Problem to solve: Reproduce the lines of the records starting at the line that contains "Only supports" and ending at the end of the records, keeping each line unchanged. Omit the picture markers.

Dataset excerpts:
____________________
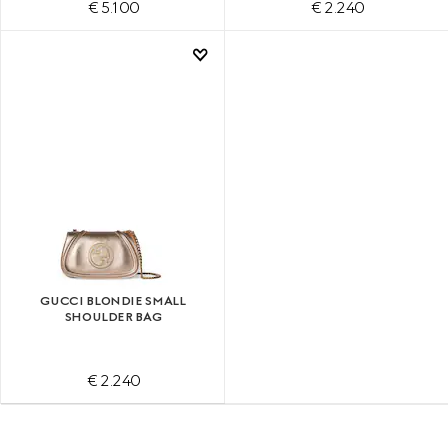
€ 5.100
€ 2.240
GUCCI BLONDIE SMALL
SHOULDER BAG
€ 2.240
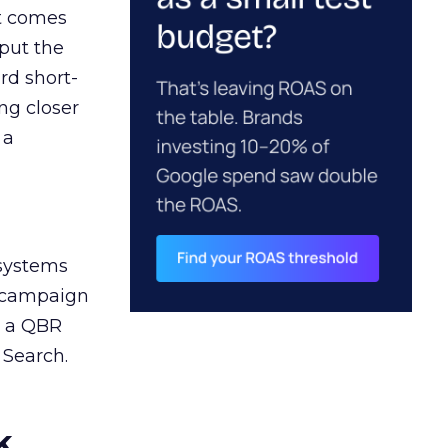
ct comes
 put the
rd short-
ng closer
 a
 systems
A campaign
n a QBR
 Search.
k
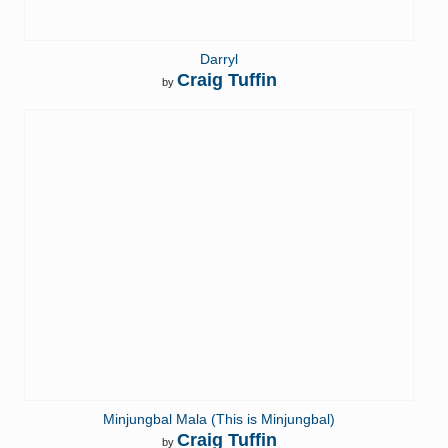
Darryl
Craig Tuffin
by
Minjungbal Mala (This is Minjungbal)
Craig Tuffin
by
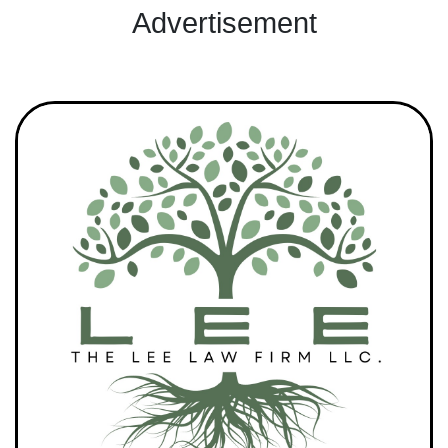
Advertisement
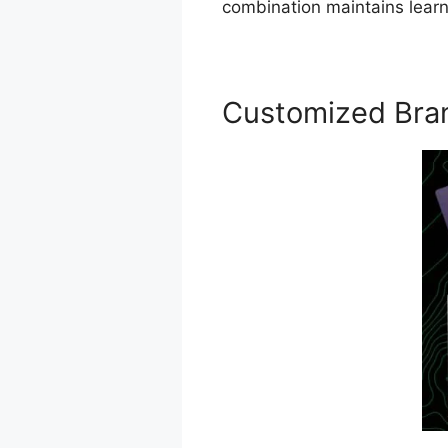
combination maintains learn
Customized Bra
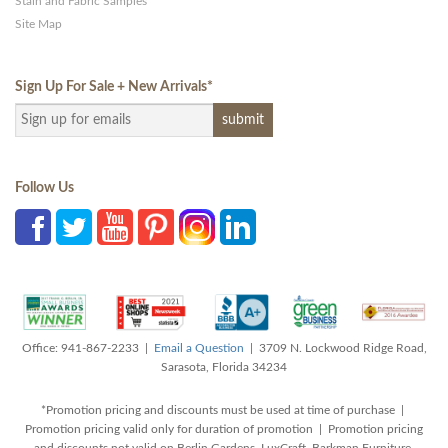
Stain and Fabric Samples
Site Map
Sign Up For Sale + New Arrivals
*
Follow Us
Office: 941-867-2233 |
Email a Question
| 3709 N. Lockwood Ridge Road,
Sarasota, Florida 34234
*Promotion pricing and discounts must be used at time of purchase |
Promotion pricing valid only for duration of promotion | Promotion pricing
and discounts not valid on Berlin Gardens, LuxCraft, Barkman Furniture,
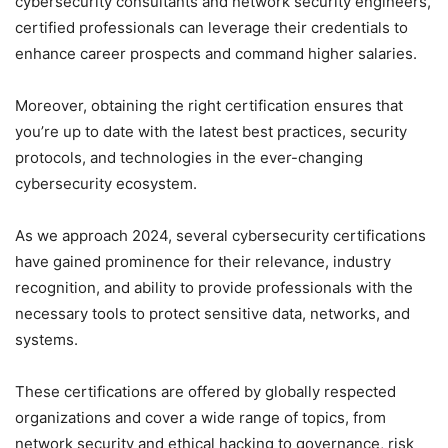
cybersecurity consultants and network security engineers,
certified professionals can leverage their credentials to
enhance career prospects and command higher salaries.
Moreover, obtaining the right certification ensures that
you’re up to date with the latest best practices, security
protocols, and technologies in the ever-changing
cybersecurity ecosystem.
As we approach 2024, several cybersecurity certifications
have gained prominence for their relevance, industry
recognition, and ability to provide professionals with the
necessary tools to protect sensitive data, networks, and
systems.
These certifications are offered by globally respected
organizations and cover a wide range of topics, from
network security and ethical hacking to governance, risk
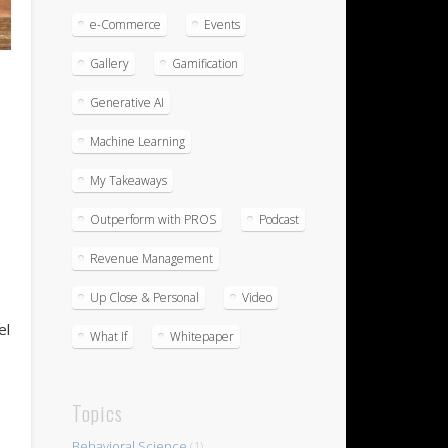
e-Commerce
Events
Gallery
Gamification
Generative AI
Machine Learning
My Takeaways
Outperform with PROS
Podcast
Revenue Management
Up Close & Personal
Video
el
What If
Whitepaper
e
Topics
Behavioral Science
(1)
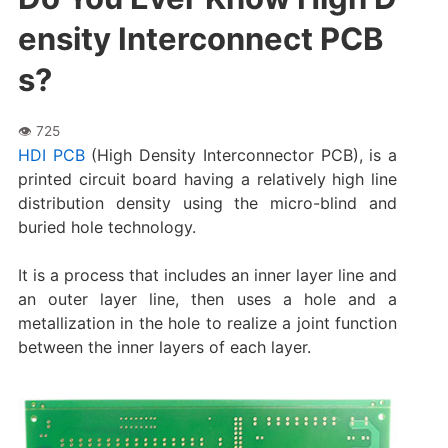
ensity Interconnect PCB
s?
HDI PCB
(High Density Interconnector PCB), is a
printed circuit board having a relatively high line
distribution density using the micro-blind and
buried hole technology.
It is a process that includes an inner layer line and
an outer layer line, then uses a hole and a
metallization in the hole to realize a joint function
between the inner layers of each layer.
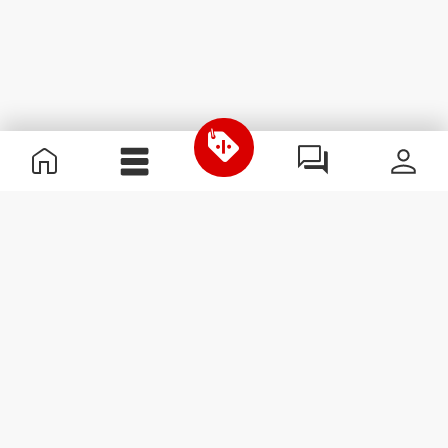
Useful Information
Join our team
Become a Partner
Terms & Conditions
Customer Service
Subscribe to our newsletter
Receive news and
promotions by email.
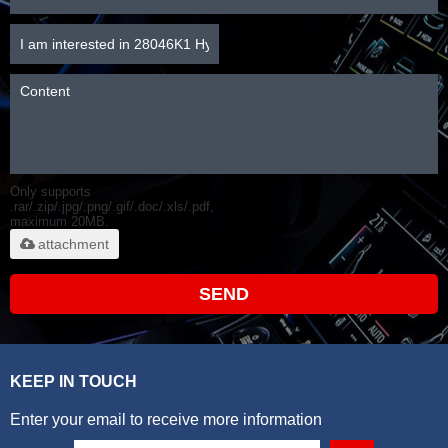
Only supports
.rar/.zip/.jpg/.png/.gif/.doc/.xls/.pdf,
maximum 20MB.
attachment
SEND
KEEP IN TOUCH
Enter your email to receive more information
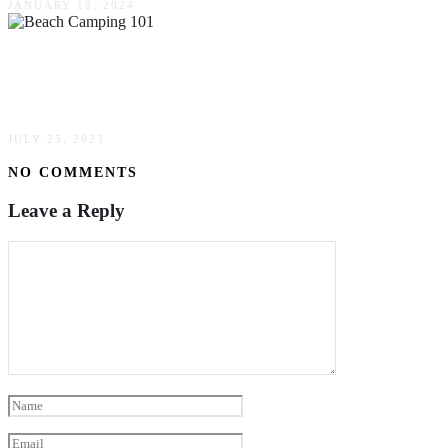
JANUARY 18, 2024
Beach Camping 101: Everything You Need To
Know
JULY 25, 2023
NO COMMENTS
Leave a Reply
____________________
Result for this exercise:
Only supports
.rar/.zip/.jpg/.png/.gif/.doc/.xls/.pdf,
maximum 20MB.
attachment
SEND
KEEP IN TOUCH
Enter your email to receive more information
JANUARY 18, 2024
Beach Camping 101: Everything You Need To
Know
JULY 25, 2023
NO COMMENTS
Leave a Reply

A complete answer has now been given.